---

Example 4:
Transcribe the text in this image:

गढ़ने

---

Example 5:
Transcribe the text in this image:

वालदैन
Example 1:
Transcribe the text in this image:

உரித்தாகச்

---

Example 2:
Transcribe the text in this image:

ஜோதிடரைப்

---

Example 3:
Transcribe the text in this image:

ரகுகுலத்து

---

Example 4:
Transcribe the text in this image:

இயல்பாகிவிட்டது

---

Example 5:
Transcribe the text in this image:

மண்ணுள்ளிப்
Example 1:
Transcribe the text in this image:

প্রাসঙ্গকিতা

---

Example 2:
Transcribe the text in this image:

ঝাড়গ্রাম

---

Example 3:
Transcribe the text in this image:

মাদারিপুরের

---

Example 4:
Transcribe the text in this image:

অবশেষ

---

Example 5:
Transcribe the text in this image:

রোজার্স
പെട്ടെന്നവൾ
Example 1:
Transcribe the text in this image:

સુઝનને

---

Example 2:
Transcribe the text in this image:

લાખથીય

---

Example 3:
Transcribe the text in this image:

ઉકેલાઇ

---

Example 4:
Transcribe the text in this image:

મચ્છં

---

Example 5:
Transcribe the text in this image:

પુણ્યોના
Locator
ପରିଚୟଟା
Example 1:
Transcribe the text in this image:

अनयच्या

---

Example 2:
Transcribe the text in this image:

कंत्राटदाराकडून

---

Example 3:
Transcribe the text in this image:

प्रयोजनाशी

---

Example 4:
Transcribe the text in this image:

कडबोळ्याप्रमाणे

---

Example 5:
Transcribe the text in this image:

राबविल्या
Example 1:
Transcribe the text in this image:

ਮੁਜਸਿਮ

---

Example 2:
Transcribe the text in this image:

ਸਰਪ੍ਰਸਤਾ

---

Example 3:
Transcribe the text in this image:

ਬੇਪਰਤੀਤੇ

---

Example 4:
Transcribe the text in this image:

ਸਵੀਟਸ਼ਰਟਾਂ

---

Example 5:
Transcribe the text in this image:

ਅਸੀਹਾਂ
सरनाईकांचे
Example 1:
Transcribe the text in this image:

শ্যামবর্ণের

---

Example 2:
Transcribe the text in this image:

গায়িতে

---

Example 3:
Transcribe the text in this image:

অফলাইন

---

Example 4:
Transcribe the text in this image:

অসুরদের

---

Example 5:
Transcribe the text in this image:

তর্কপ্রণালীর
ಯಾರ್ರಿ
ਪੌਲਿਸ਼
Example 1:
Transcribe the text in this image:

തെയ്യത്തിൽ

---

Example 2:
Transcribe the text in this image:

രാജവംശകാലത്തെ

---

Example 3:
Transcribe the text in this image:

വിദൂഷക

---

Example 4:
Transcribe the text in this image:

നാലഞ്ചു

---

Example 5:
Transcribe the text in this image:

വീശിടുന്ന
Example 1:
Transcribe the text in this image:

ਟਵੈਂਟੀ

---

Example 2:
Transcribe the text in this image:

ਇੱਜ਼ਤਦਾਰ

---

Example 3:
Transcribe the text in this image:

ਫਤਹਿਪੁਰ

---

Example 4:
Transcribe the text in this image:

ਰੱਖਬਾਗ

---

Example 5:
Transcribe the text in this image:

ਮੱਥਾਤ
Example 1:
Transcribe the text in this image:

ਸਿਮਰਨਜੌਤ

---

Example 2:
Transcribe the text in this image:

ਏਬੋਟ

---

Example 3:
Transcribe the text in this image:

------------------------------

• Problem statement
Give back all of the entries above, unchanged in every word.

• Written response
---

Example 4:
Transcribe the text in this image:

गढ़ने

---

Example 5:
Transcribe the text in this image:

वालदैन
Example 1:
Transcribe the text in this image:

உரித்தாகச்

---

Example 2:
Transcribe the text in this image:

ஜோதிடரைப்

---

Example 3:
Transcribe the text in this image:

ரகுகுலத்து

---

Example 4:
Transcribe the text in this image:

இயல்பாகிவிட்டது

---

Example 5:
Transcribe the text in this image:

மண்ணுள்ளிப்
Example 1:
Transcribe the text in this image:

প্রাসঙ্গকিতা

---

Example 2:
Transcribe the text in this image:

ঝাড়গ্রাম

---

Example 3:
Transcribe the text in this image:

মাদারিপুরের

---

Example 4:
Transcribe the text in this image:

অবশেষ

---

Example 5:
Transcribe the text in this image:

রোজার্স
പെട്ടെന്നവൾ
Example 1:
Transcribe the text in this image:

સુઝનને

---

Example 2:
Transcribe the text in this image:

લાખથીય

---

Example 3:
Transcribe the text in this image:

ઉકેલાઇ

---

Example 4:
Transcribe the text in this image:

મચ્છં

---

Example 5:
Transcribe the text in this image:

પુણ્યોના
Locator
ପରିଚୟଟା
Example 1:
Transcribe the text in this image:

अनयच्या

---

Example 2:
Transcribe the text in this image:

कंत्राटदाराकडून

---

Example 3:
Transcribe the text in this image:

प्रयोजनाशी

---

Example 4:
Transcribe the text in this image:

कडबोळ्याप्रमाणे

---

Example 5:
Transcribe the text in this image:

राबविल्या
Example 1:
Transcribe the text in this image:

ਮੁਜਸਿਮ

---

Example 2:
Transcribe the text in this image:

ਸਰਪ੍ਰਸਤਾ

---

Example 3:
Transcribe the text in this image:

ਬੇਪਰਤੀਤੇ

---

Example 4:
Transcribe the text in this image:

ਸਵੀਟਸ਼ਰਟਾਂ

---

Example 5:
Transcribe the text in this image:

ਅਸੀਹਾਂ
सरनाईकांचे
Example 1:
Transcribe the text in this image:

শ্যামবর্ণের

---

Example 2:
Transcribe the text in this image:

গায়িতে

---

Example 3:
Transcribe the text in this image:

অফলাইন

---

Example 4:
Transcribe the text in this image:

অসুরদের

---

Example 5:
Transcribe the text in this image:

তর্কপ্রণালীর
ಯಾರ್ರಿ
ਪੌਲਿਸ਼
Example 1:
Transcribe the text in this image:

തെയ്യത്തിൽ

---

Example 2:
Transcribe the text in this image:

രാജവംശകാലത്തെ

---

Example 3:
Transcribe the text in this image:

വിദൂഷക

---

Example 4:
Transcribe the text in this image:

നാലഞ്ചു

---

Example 5:
Transcribe the text in this image:

വീശിടുന്ന
Example 1:
Transcribe the text in this image:

ਟਵੈਂਟੀ

---

Example 2:
Transcribe the text in this image:

ਇੱਜ਼ਤਦਾਰ

---

Example 3:
Transcribe the text in this image:

ਫਤਹਿਪੁਰ

---

Example 4:
Transcribe the text in this image:

ਰੱਖਬਾਗ

---

Example 5:
Transcribe the text in this image:

ਮੱਥਾਤ
Example 1:
Transcribe the text in this image:

ਸਿਮਰਨਜੌਤ

---

Example 2:
Transcribe the text in this image:

ਏਬੋਟ

---

Example 3:
Transcribe the text in this image:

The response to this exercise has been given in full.